Olive Township is a civil township of Clinton County in the U.S. state of Michigan. The population was 2,535 at the 2020 census.

==Geography==
According to the U.S. Census Bureau, Olive Township has a total area of 35.82 sqmi, of which 35.63 sqmi is land and 0.19 sqmi (0.53%) is water.

Olive Township is located southeast of the center of Clinton County. U.S. Route 127 crosses the township, with access from exits 86 and 91. The highway leads north to St. Johns, the Clinton County seat, and south to Lansing, the state capital.

==Demographics==
As of the census of 2000, there were 2,322 people, 826 households, and 669 families residing in the township. The population density was 65.1 PD/sqmi. There were 844 housing units at an average density of 23.7 per square mile (9.1/km^{2}). The racial makeup of the township was 97.29% White, 0.43% African American, 0.65% Native American, 0.60% Asian, 0.30% from other races, and 0.73% from two or more races. Hispanic or Latino of any race were 1.12% of the population.
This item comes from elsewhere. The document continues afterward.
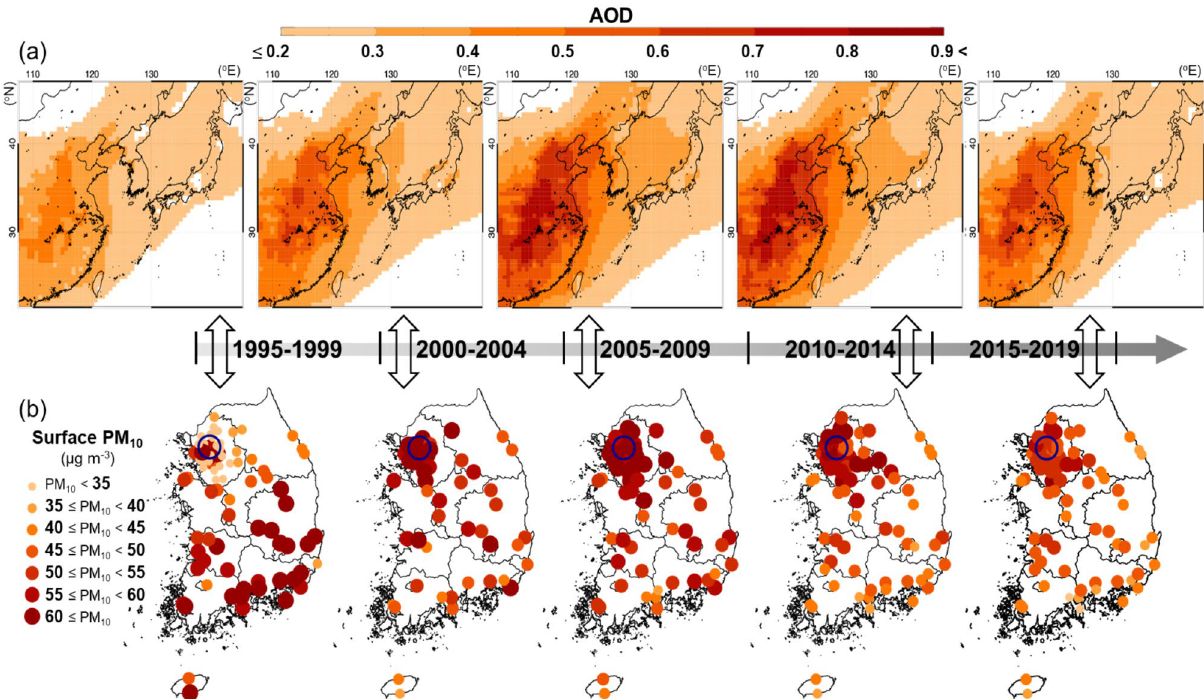
Figure 2. Time series of 5-year averaged horizontal distributions of ( a ) aerosol optical depth using MERRA-2 data in Northeast Asia and ( b ) in situ PM 10 surface measurements in South Korea. The blue circles indicate the location of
There were 826 households, out of which 34.6% had children under the age of 18 living with them, 71.8% were married couples living together, 5.7% had a female householder with no husband present, and 18.9% were non-families. 16.2% of all households were made up of individuals, and 6.8% had someone living alone who was 65 years of age or older. The average household size was 2.81 and the average family size was 3.15.

In the township the population was spread out, with 27.5% under the age of 18, 6.2% from 18 to 24, 28.7% from 25 to 44, 26.5% from 45 to 64, and 11.1% who were 65 years of age or older. The median age was 38 years. For every 100 females, there were 106.2 males. For every 100 females age 18 and over, there were 101.4 males.
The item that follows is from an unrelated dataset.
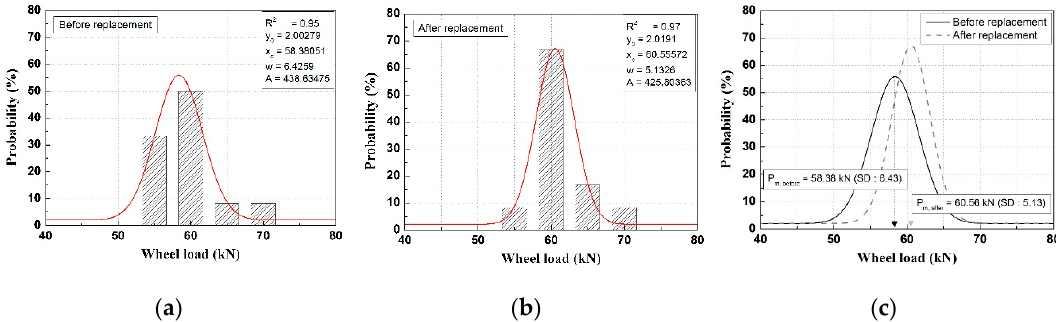
Figure 5. Comparison of the measured dynamic wheel load according to rail pad replacement. ( a ) Before rail pad replacement; ( b ) after rail pad replacement; and ( c ) dynamic wheel load fluctuation for before and after rail pad replacements.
The median income for a household in the township was $58,571, and the median income for a family was $66,579. Males had a median income of $48,606 versus $36,301 for females. The per capita income for the township was $23,253. About 2.4% of families and 4.1% of the population were below the poverty line, including 4.0% of those under age 18 and 10.7% of those age 65 or over.